The earthquake has provided an opportunity to hold the best-placed organization and the best way forward to deal with such aftermaths. Without pausing a second, the first-order salute goes to the heroes of our national army and police force who, for the search and rescue operation, worked days-and-nights sacrificing their own life. The instant responses from our neighboring states, and the helps and solidarity poured from across the world bears on us an insight to prepare ourselves to respond in the event of future mega-disasters, both inside and outside the state boundary. This calls for our national army to align and focus more on joint-search-rescue drills with the state-security forces of our neighboring countries. For, at the time of such disasters, we will need their help, and their people will need ours.
Similarly, the country needs a standing centralized body capable of efficiently handling and coordinating in such emergency situations. The body should be capable of estimating the nature and degree of assistance needed at each specific location to cope with specific disaster situation, and capable of coordinating and negotiating the requirements with non-state organizations and agencies operating inside and outside the country. Such arrangement would help pinpoint the precise requirements in the mind of perspective donors, help reduce duplication, redundancy, and wastage of resources, and would serve the core purpose at the quickest possible time.
Despite its mighty act, this black disaster has failed to fail us, for we may have fallen down but not yet out. Arguably, the most beautiful sight out of the rubble is the light radiating out of the survivors’ face. Their refusal to be defeated. Their spirit to be alive. Their determination to stitch the broken hearts, to re-work on the shattered dreams, and to move forward. Their energy to reconstitute and rebuild their homes, schools, and the country.
But in fueling that rebuilding task, they would need helping hands. The state has acknowledged and 127 nations’ solidarity has testified that. To assist in the rebuilding process, several donors have already raised their hands, while others are in the process. But there is an apparent confusion or uneasiness between the state and the donor agencies on the channel and mechanism to streamline the assistance. The government must show statesmanship by working seriously to find ways that are consistent with the national interest, and are transparent and accountable, yet flexible enough for sides to be part of the process.

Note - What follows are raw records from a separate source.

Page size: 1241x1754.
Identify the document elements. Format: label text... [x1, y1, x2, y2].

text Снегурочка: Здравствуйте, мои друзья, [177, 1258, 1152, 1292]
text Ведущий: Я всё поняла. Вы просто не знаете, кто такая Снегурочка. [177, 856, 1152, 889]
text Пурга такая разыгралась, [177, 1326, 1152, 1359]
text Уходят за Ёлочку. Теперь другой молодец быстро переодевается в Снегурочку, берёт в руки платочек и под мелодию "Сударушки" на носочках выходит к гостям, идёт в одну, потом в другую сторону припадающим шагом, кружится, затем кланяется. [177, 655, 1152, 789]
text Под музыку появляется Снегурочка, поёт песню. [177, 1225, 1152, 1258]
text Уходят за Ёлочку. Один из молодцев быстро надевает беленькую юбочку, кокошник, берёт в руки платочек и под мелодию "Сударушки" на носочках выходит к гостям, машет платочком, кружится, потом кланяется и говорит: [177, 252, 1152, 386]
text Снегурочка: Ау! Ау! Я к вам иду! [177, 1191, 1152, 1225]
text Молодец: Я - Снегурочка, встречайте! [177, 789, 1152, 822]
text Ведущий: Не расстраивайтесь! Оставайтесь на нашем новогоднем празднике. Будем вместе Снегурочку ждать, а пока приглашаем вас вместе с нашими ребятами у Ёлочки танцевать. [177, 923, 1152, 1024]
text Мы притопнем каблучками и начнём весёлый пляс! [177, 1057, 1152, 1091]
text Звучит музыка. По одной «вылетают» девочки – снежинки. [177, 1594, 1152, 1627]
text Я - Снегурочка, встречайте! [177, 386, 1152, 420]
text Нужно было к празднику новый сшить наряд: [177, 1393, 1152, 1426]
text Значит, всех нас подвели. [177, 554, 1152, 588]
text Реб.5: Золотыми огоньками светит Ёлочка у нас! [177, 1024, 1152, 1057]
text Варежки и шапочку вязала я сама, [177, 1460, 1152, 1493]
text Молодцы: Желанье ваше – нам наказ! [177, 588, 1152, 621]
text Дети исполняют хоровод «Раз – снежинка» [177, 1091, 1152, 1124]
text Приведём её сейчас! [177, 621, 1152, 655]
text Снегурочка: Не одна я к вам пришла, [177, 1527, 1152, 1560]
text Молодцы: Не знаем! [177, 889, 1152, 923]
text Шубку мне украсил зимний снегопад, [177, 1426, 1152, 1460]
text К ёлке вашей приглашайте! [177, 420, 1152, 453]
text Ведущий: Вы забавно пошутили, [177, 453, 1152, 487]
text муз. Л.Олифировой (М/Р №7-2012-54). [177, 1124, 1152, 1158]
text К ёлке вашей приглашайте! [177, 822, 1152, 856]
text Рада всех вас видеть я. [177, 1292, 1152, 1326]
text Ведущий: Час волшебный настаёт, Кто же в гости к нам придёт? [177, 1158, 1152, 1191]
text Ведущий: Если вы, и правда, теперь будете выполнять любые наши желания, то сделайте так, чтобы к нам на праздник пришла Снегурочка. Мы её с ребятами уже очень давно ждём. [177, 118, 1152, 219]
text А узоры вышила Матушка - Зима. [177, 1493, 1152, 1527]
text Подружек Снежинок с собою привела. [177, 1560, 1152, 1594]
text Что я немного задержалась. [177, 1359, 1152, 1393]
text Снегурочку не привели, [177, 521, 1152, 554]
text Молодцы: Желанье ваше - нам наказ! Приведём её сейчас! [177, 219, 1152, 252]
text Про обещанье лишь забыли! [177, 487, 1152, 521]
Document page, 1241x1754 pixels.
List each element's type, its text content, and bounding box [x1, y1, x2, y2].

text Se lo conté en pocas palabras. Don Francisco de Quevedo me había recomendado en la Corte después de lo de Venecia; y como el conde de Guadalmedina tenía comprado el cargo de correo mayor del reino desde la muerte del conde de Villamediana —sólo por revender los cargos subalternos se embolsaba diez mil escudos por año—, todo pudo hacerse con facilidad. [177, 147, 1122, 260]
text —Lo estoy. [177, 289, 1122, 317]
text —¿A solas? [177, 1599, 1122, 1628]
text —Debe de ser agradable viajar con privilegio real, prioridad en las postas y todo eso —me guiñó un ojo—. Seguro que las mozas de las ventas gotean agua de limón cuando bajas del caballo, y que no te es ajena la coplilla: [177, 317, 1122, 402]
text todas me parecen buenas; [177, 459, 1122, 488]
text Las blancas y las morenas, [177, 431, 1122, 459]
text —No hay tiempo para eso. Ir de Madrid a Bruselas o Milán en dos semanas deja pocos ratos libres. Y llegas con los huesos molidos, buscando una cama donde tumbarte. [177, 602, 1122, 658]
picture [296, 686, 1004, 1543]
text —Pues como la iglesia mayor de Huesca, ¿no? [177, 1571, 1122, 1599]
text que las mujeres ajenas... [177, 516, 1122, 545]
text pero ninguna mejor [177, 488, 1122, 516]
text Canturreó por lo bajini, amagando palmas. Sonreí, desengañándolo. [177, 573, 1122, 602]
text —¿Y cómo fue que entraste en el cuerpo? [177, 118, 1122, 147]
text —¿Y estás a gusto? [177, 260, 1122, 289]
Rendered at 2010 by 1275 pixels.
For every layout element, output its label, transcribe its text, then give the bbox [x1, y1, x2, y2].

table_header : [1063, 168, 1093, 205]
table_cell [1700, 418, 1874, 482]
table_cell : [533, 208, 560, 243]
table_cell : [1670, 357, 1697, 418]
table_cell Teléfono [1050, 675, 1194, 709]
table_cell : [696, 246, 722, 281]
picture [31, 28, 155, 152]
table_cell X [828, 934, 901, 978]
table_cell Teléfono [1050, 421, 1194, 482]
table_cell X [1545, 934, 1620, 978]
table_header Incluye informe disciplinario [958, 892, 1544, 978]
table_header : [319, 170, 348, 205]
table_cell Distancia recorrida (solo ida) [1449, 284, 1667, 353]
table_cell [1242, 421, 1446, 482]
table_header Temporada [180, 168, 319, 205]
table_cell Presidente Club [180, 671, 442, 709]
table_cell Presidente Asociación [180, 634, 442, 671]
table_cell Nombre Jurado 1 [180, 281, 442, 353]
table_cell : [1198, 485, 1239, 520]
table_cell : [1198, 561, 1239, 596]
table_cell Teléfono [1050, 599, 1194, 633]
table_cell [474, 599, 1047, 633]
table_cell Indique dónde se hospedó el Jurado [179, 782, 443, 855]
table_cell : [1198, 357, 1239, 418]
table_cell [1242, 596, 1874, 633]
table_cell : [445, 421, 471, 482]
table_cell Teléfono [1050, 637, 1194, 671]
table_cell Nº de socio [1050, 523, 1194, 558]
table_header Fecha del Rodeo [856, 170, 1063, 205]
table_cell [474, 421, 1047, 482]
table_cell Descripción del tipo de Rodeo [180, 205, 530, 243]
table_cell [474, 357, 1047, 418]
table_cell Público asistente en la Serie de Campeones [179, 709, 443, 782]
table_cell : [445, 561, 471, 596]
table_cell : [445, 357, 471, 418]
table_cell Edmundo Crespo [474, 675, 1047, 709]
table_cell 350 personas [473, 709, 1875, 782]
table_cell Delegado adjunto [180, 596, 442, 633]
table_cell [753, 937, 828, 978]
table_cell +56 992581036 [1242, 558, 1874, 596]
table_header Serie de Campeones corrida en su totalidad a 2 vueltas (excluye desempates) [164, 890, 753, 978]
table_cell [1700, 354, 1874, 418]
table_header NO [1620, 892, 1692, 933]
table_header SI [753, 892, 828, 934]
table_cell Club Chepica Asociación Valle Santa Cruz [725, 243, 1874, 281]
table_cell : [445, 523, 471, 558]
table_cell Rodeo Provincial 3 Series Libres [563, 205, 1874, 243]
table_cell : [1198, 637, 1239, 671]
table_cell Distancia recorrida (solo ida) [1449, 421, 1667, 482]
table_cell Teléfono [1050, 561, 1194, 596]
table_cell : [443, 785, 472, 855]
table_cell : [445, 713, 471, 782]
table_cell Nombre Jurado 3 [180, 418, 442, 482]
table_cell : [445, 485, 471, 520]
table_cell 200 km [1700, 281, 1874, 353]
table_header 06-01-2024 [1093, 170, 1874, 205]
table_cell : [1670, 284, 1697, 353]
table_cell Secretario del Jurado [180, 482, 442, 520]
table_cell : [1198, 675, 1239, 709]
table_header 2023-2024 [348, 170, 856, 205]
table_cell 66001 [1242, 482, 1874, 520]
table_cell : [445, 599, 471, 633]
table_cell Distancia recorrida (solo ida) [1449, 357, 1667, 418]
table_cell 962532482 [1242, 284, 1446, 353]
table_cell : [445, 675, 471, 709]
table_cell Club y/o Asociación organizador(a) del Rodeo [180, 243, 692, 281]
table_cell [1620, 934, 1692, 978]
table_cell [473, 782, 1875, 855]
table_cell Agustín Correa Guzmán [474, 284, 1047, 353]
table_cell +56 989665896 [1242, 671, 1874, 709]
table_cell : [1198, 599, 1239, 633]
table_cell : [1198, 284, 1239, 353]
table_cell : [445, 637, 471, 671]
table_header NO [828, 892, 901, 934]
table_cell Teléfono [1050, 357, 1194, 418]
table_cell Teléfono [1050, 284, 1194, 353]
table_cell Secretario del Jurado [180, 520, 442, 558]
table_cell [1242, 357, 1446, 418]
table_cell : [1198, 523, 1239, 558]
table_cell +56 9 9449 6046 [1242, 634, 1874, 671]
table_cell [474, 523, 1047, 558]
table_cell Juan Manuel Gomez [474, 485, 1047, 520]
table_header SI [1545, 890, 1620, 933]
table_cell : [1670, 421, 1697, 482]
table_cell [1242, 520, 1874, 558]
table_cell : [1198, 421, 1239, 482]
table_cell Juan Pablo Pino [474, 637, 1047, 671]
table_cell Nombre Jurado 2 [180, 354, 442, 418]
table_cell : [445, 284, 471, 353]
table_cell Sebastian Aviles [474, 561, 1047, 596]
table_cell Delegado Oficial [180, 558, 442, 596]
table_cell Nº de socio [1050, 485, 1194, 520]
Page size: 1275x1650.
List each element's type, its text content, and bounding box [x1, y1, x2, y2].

This is a great chance for everyone to participate in the nation-rebuilding process. A change for leaders from all walks of life: individuals, students, professionals, business houses, and non-profit organizations; medical leaders like Dr. Govinda KC and Dr. Bhagawan Koirala, professional writers like Professor Abhi Subedi. Yet the country’s politicians are best positioned to tap the opportunity, for people have given them the duty and power to lead the nation. So, it is the golden opportunity for the politicians to bury their differences and to work unitedly, and secure their place in the glorious history of the nation building. Yet they have another choice. They may opt for abusing and misusing the situation and focus on fulfilling their vested interests. But they must not forget that people too will have their choice.